Japan Airlines has said that its net profit for this year will be higher than expected. The carrier which reemerged from bankruptcy last year is doing fine despite a decline in its China business.
Japan Airlines (JAL) on Friday raised its full-year profit forecast to $1.74 billion (1.35 billion) during the first presentation of company results since the carrier relisted on Tokyo's stock market.
The airline, whose collapse in 2010 marked one of Japan's worst corporate failures, announced net earnings in 2012 would rise in the fiscal year to March, primarily owing to earlier cost-cutting measures and increased demand for new international routes.
JAL had continued flying while it went through a huge overhaul under court protection, cutting staff and scrapping money-losing routes as well as selling non-core businesses.
The carrier got onto its feet again not least of which was due to a huge government bailout and other concessions drawing a storm of protest at the time from rival airlines.

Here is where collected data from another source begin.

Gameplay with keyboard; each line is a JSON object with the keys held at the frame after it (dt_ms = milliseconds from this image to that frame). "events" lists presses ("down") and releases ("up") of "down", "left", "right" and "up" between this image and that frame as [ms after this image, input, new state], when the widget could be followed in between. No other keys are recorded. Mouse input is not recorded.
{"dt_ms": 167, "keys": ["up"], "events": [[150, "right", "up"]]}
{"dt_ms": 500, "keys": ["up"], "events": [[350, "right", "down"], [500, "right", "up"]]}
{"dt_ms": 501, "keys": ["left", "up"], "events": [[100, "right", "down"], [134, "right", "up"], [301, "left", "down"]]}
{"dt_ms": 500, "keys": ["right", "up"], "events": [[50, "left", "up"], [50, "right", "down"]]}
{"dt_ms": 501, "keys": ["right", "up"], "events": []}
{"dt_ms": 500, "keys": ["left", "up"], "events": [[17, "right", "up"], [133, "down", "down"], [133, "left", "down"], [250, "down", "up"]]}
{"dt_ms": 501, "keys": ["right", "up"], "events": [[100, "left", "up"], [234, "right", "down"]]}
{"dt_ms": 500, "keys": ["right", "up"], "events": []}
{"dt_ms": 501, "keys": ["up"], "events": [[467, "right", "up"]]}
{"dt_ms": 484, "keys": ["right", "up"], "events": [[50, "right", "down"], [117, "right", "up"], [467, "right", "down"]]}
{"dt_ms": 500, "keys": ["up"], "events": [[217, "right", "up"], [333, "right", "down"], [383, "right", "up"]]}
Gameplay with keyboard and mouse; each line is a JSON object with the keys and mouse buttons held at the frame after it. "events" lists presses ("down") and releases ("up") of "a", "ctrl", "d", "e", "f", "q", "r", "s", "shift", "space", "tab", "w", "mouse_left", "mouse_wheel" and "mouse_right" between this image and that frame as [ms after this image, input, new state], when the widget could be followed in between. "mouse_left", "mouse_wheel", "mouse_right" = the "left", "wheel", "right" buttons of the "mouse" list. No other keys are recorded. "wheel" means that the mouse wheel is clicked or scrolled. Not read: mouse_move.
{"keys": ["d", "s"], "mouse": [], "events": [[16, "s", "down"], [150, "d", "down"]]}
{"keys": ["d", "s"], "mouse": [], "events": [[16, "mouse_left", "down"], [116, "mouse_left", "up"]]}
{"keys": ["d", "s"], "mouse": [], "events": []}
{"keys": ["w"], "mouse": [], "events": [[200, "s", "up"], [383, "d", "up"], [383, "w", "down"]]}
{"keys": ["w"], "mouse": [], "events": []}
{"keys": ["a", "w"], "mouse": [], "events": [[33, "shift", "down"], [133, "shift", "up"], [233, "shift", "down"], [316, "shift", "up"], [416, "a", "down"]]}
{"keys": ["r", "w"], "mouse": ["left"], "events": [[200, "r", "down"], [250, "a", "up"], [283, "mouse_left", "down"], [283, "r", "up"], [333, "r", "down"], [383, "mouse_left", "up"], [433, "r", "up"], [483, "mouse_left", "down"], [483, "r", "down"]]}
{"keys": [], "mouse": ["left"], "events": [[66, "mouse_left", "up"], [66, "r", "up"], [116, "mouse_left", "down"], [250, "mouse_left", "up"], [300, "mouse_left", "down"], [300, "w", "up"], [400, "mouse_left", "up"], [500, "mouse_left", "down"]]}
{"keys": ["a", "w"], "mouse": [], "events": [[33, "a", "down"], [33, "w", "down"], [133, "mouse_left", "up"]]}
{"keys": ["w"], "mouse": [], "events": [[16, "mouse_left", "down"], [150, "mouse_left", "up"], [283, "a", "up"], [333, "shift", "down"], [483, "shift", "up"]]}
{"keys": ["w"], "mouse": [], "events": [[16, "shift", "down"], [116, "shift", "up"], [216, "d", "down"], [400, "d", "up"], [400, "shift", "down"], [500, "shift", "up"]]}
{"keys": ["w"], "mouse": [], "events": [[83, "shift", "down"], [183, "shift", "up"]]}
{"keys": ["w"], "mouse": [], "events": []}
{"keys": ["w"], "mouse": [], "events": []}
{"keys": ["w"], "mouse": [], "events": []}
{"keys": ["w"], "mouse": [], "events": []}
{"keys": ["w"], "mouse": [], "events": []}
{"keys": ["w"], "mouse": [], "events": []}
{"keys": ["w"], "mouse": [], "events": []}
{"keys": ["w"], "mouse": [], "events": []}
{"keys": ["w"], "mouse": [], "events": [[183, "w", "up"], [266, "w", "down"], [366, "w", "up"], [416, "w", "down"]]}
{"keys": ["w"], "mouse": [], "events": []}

JAL President Yoshiharu Ueki said a 14 percent decline in third-quarter profit would not mar full-year results, but warned that the current territorial dispute between Japan and China over an East China Sea island chain was starting to have a grave impact.
He said the bilateral spat would cost JAL some 10 billion yen in revenues in the current fiscal year. The number of passengers on Japan-China routes dropped 15 percent in September alone.
"But a decline in the number of new bookings has now bottomed out," Uiki said in a statement, raising hopes that the carrier would continue to stand for the one of the most successful corporate turnarounds in the history of the country.